| What needs to be done |
Output each entry exactly as written.

Data for this task Start Marker

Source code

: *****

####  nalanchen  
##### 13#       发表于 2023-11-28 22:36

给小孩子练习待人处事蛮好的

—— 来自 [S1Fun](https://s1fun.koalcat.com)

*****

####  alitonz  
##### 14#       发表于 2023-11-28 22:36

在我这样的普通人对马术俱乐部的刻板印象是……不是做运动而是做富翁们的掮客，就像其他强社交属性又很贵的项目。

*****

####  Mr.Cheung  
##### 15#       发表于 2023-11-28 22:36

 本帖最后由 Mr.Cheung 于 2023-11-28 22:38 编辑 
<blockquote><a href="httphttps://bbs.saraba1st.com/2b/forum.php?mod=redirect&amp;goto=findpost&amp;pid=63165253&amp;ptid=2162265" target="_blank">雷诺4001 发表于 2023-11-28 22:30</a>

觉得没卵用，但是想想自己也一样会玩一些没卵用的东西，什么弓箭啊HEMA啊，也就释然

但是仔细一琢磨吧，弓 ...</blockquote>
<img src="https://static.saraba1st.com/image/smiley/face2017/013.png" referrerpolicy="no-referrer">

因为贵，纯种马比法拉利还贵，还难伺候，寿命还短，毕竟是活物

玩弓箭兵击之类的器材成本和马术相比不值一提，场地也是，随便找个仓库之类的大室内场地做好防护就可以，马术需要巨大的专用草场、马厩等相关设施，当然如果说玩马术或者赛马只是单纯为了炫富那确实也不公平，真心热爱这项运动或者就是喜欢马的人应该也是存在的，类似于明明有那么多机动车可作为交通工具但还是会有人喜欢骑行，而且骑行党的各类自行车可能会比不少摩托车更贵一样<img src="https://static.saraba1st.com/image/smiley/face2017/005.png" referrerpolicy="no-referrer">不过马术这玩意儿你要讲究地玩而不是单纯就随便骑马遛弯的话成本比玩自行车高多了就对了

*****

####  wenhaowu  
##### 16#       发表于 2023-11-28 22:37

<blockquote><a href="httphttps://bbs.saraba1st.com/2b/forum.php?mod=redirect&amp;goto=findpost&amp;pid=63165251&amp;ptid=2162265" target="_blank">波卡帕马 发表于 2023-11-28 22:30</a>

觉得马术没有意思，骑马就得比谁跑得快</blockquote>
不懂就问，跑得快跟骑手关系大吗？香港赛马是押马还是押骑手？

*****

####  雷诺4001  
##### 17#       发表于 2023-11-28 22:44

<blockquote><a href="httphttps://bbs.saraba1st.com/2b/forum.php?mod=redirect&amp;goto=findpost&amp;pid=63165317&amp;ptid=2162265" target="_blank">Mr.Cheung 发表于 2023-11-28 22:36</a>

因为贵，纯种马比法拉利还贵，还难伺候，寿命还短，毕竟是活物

Data for this task End Marker

| Answer area |
Source code

: *****

####  nalanchen  
##### 13#       发表于 2023-11-28 22:36

给小孩子练习待人处事蛮好的

—— 来自 [S1Fun](https://s1fun.koalcat.com)

*****

####  alitonz  
##### 14#       发表于 2023-11-28 22:36

在我这样的普通人对马术俱乐部的刻板印象是……不是做运动而是做富翁们的掮客，就像其他强社交属性又很贵的项目。

*****

####  Mr.Cheung  
##### 15#       发表于 2023-11-28 22:36

 本帖最后由 Mr.Cheung 于 2023-11-28 22:38 编辑 
<blockquote><a href="httphttps://bbs.saraba1st.com/2b/forum.php?mod=redirect&amp;goto=findpost&amp;pid=63165253&amp;ptid=2162265" target="_blank">雷诺4001 发表于 2023-11-28 22:30</a>

觉得没卵用，但是想想自己也一样会玩一些没卵用的东西，什么弓箭啊HEMA啊，也就释然

但是仔细一琢磨吧，弓 ...</blockquote>
<img src="https://static.saraba1st.com/image/smiley/face2017/013.png" referrerpolicy="no-referrer">

因为贵，纯种马比法拉利还贵，还难伺候，寿命还短，毕竟是活物

玩弓箭兵击之类的器材成本和马术相比不值一提，场地也是，随便找个仓库之类的大室内场地做好防护就可以，马术需要巨大的专用草场、马厩等相关设施，当然如果说玩马术或者赛马只是单纯为了炫富那确实也不公平，真心热爱这项运动或者就是喜欢马的人应该也是存在的，类似于明明有那么多机动车可作为交通工具但还是会有人喜欢骑行，而且骑行党的各类自行车可能会比不少摩托车更贵一样<img src="https://static.saraba1st.com/image/smiley/face2017/005.png" referrerpolicy="no-referrer">不过马术这玩意儿你要讲究地玩而不是单纯就随便骑马遛弯的话成本比玩自行车高多了就对了

*****

####  wenhaowu  
##### 16#       发表于 2023-11-28 22:37

<blockquote><a href="httphttps://bbs.saraba1st.com/2b/forum.php?mod=redirect&amp;goto=findpost&amp;pid=63165251&amp;ptid=2162265" target="_blank">波卡帕马 发表于 2023-11-28 22:30</a>

觉得马术没有意思，骑马就得比谁跑得快</blockquote>
不懂就问，跑得快跟骑手关系大吗？香港赛马是押马还是押骑手？

*****

####  雷诺4001  
##### 17#       发表于 2023-11-28 22:44

<blockquote><a href="httphttps://bbs.saraba1st.com/2b/forum.php?mod=redirect&amp;goto=findpost&amp;pid=63165317&amp;ptid=2162265" target="_blank">Mr.Cheung 发表于 2023-11-28 22:36</a>

因为贵，纯种马比法拉利还贵，还难伺候，寿命还短，毕竟是活物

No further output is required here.